Would you please set down the data again exactly as given, excluding the pictures?

++++ Extracted information

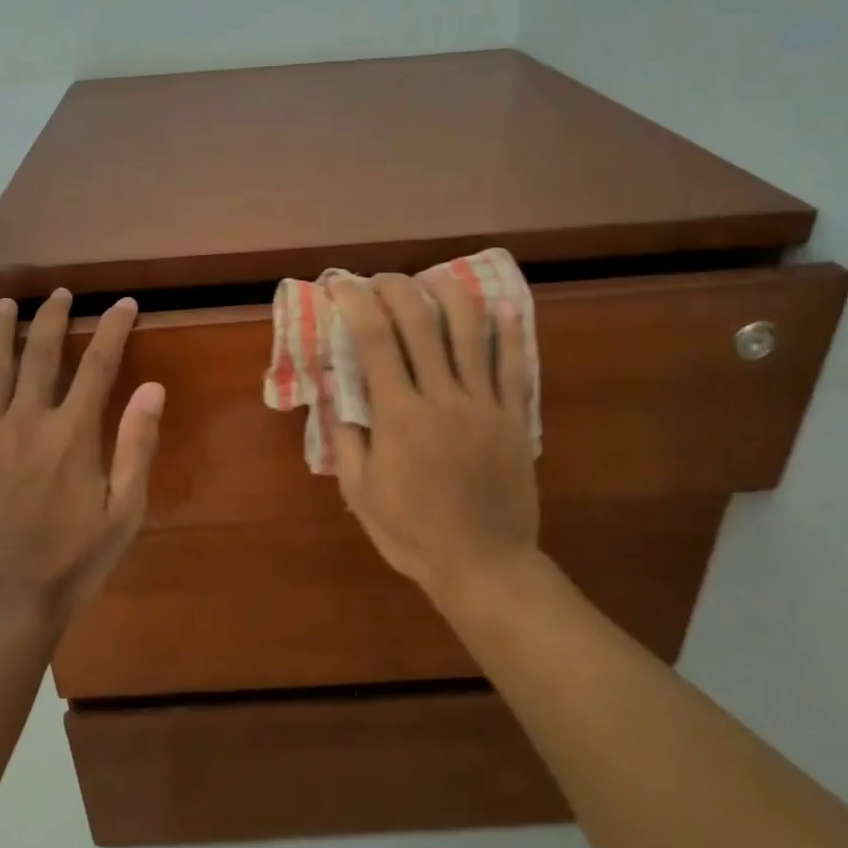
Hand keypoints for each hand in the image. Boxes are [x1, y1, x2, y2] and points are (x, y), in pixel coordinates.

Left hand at [0, 290, 164, 626]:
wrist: (0, 602)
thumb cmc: (72, 562)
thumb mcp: (124, 513)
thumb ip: (137, 446)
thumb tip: (152, 388)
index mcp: (74, 434)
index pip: (99, 365)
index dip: (114, 328)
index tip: (124, 304)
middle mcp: (29, 420)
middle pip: (42, 353)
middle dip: (54, 316)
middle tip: (61, 292)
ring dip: (3, 330)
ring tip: (9, 303)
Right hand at [327, 274, 542, 602]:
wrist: (483, 565)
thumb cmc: (412, 533)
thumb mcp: (360, 492)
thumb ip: (345, 438)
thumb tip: (333, 393)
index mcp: (398, 416)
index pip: (375, 341)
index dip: (356, 304)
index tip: (343, 287)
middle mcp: (442, 397)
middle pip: (420, 322)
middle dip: (396, 289)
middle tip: (380, 281)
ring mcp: (483, 404)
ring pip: (470, 332)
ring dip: (449, 295)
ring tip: (432, 283)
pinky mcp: (513, 417)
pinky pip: (514, 366)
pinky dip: (509, 332)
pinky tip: (503, 307)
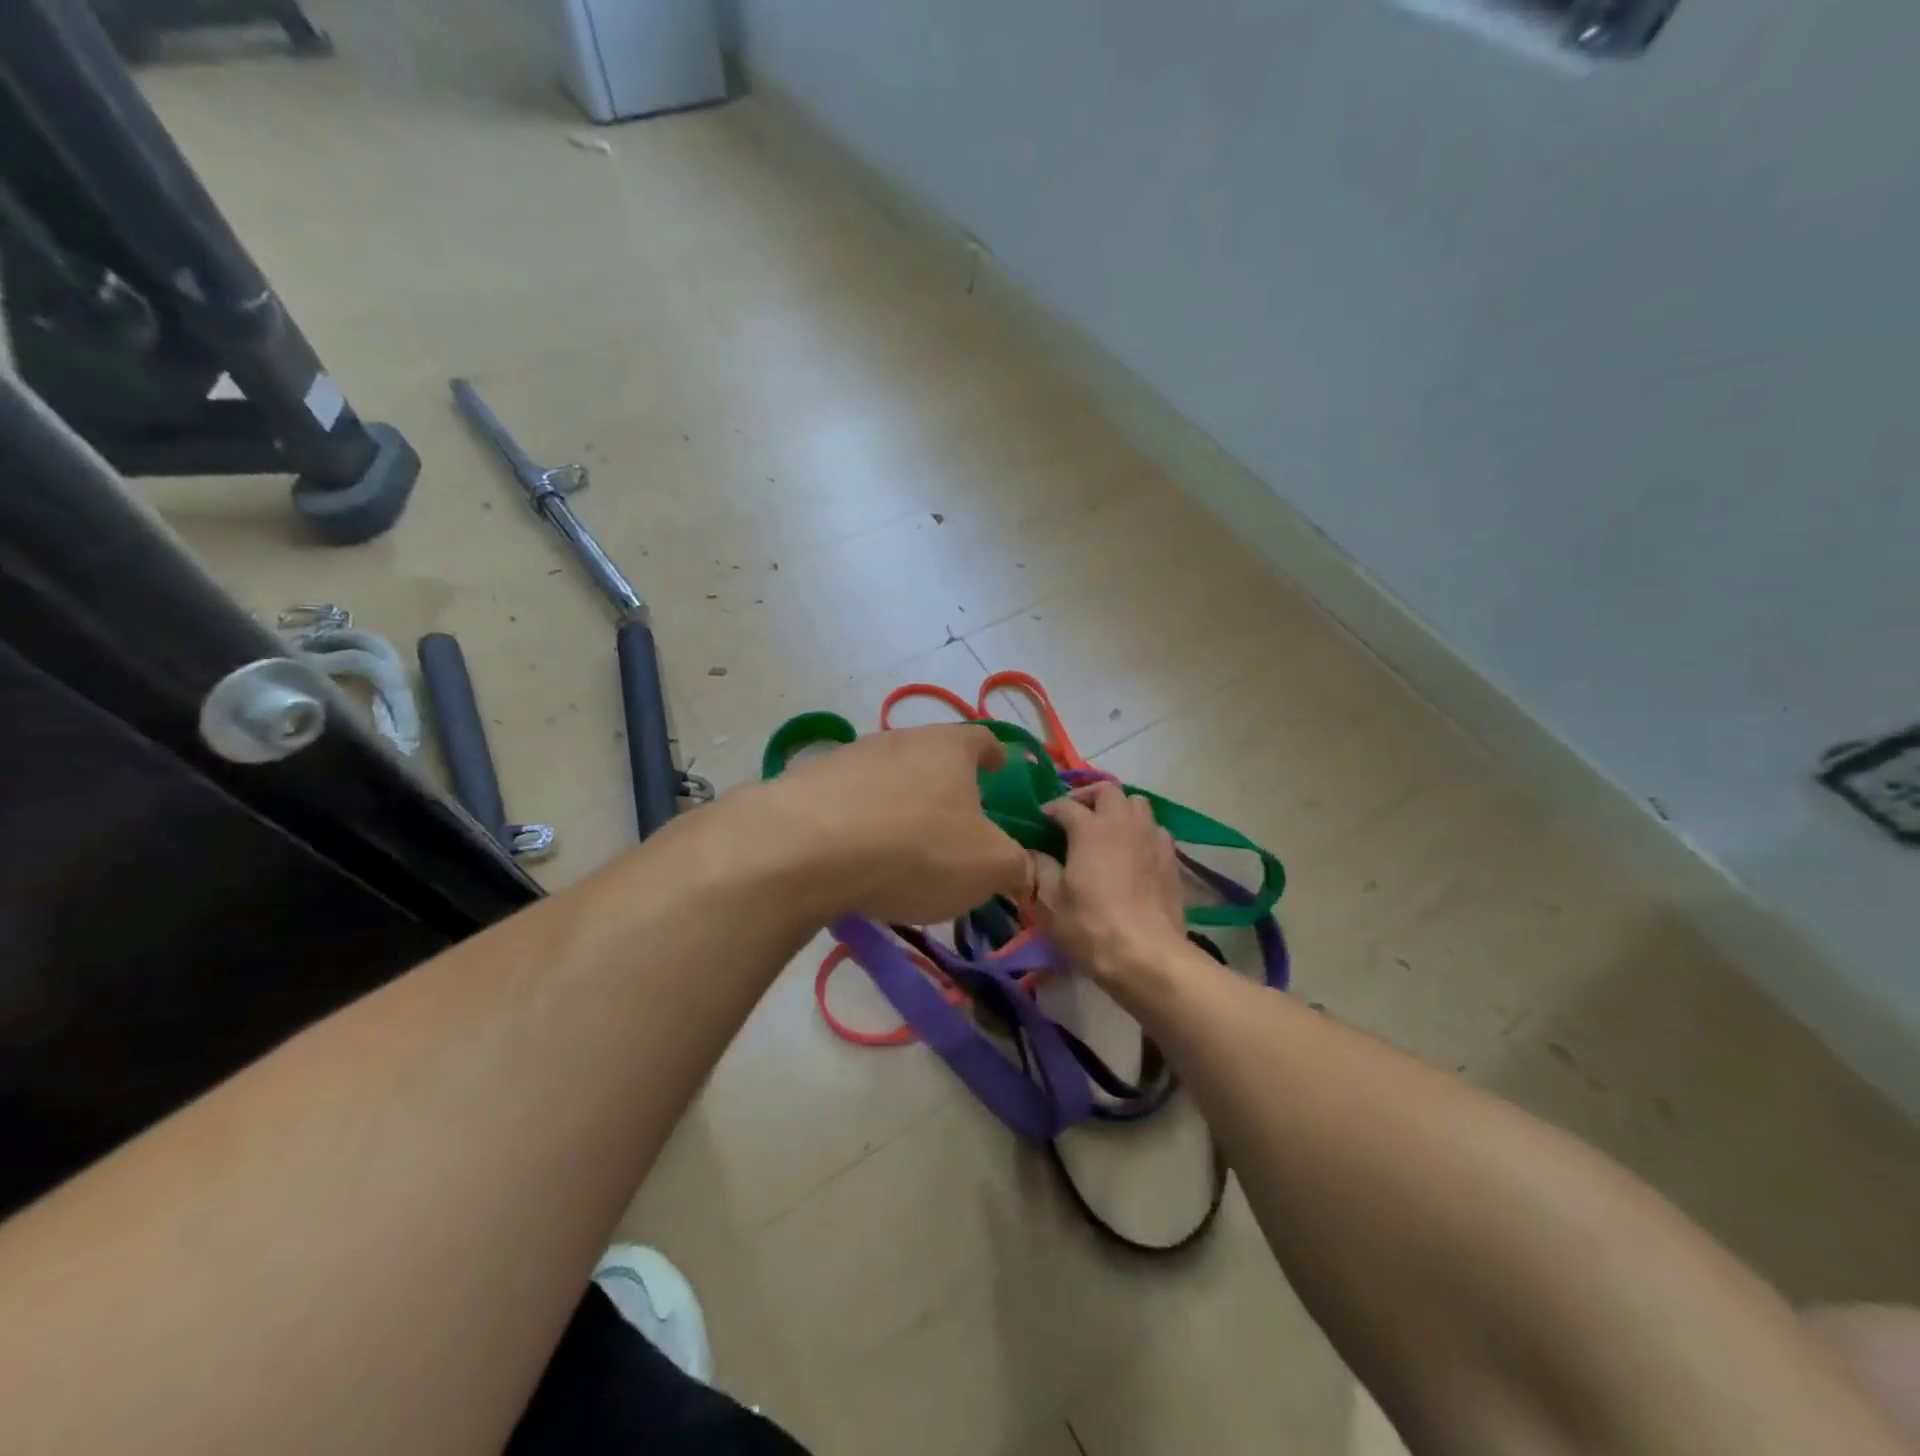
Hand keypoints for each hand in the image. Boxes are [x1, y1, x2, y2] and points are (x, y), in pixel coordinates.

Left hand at [755, 724, 1032, 924]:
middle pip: (932, 755)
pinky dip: (860, 820)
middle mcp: (901, 739)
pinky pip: (848, 799)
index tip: (1000, 767)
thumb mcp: (987, 867)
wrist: (807, 847)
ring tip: (903, 843)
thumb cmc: (916, 848)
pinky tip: (857, 854)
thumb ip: (1016, 866)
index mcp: (950, 747)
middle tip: (954, 819)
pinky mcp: (810, 782)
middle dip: (946, 783)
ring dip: (900, 801)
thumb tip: (1025, 870)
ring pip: (888, 775)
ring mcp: (851, 756)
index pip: (982, 739)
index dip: (995, 754)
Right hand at [1030, 782, 1188, 989]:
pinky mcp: (1171, 857)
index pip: (1065, 805)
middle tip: (1076, 814)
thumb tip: (1034, 853)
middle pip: (1108, 791)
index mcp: (1090, 829)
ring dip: (1119, 808)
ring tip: (1107, 828)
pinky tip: (1134, 851)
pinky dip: (1141, 831)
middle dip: (1089, 796)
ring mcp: (1151, 838)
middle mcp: (1123, 823)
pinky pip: (1156, 829)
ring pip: (1137, 803)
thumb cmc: (1091, 927)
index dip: (1050, 809)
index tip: (1041, 819)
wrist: (1147, 955)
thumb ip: (1041, 869)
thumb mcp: (1052, 902)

++++++++

Answer to this exercise =
Hand keypoints for each hand in the image. Boxes are [x1, y1, x2, y2] and points are (x, y), in pixel coordinates.

Left hand at [0, 290, 164, 626]:
wrist: (0, 602)
thumb cmc: (72, 562)
thumb mcp: (124, 513)
thumb ip: (137, 446)
thumb tip: (152, 388)
index mcp: (74, 434)
index pip: (99, 365)
index dip: (114, 328)
index tip: (124, 304)
middle mcp: (29, 420)
middle pip: (42, 353)
middle dip: (54, 316)
middle tip: (61, 292)
ring dip: (3, 330)
ring tip: (9, 303)
Right hand at [327, 274, 542, 602]:
wrist: (483, 565)
thumb cmc: (412, 533)
thumb mcp: (360, 492)
thumb ip: (345, 438)
thumb tip: (333, 393)
index mcp: (398, 416)
index pip: (375, 341)
index dip: (356, 304)
index tip: (343, 287)
middle mcp: (442, 397)
middle pip: (420, 322)
middle dip: (396, 289)
middle tip: (380, 281)
ring mcp: (483, 404)
ring pip: (470, 332)
ring dip: (449, 295)
ring tip: (432, 283)
pinky mcp: (513, 417)
pinky pip: (514, 366)
pinky dip: (509, 332)
pinky tip: (503, 307)
Hand keypoints for each hand in the image. Boxes are [x1, y1, x2, y2] and points are (x, y), in pixel coordinates.

Left hand at [755, 724, 1032, 924]:
middle pip: (932, 755)
pinky dip: (860, 820)
middle mcp: (901, 739)
pinky pip: (848, 799)
index tip: (1000, 767)
thumb mcp: (987, 867)
wrist: (807, 847)
ring tip: (903, 843)
thumb cmc: (916, 848)
pinky tip: (857, 854)
thumb ip: (1016, 866)
index mcp: (950, 747)
middle tip: (954, 819)
pinky mcp: (810, 782)
middle dip: (946, 783)
ring dip: (900, 801)
thumb tip: (1025, 870)
ring pip: (888, 775)
ring mcp: (851, 756)
index pip: (982, 739)
index dip: (995, 754)
Right hand at [1030, 782, 1188, 989]:
pinky mcp: (1171, 857)
index pip: (1065, 805)
middle tip: (1076, 814)
thumb tip: (1034, 853)
middle pip: (1108, 791)
index mcp: (1090, 829)
ring dip: (1119, 808)
ring tip: (1107, 828)
pinky tip: (1134, 851)
pinky dip: (1141, 831)
middle dip: (1089, 796)
ring mcp: (1151, 838)
middle mcp: (1123, 823)
pinky pip: (1156, 829)
ring pip: (1137, 803)
thumb cmc: (1091, 927)
index dip: (1050, 809)
index tip: (1041, 819)
wrist: (1147, 955)
thumb ip: (1041, 869)
thumb mcp: (1052, 902)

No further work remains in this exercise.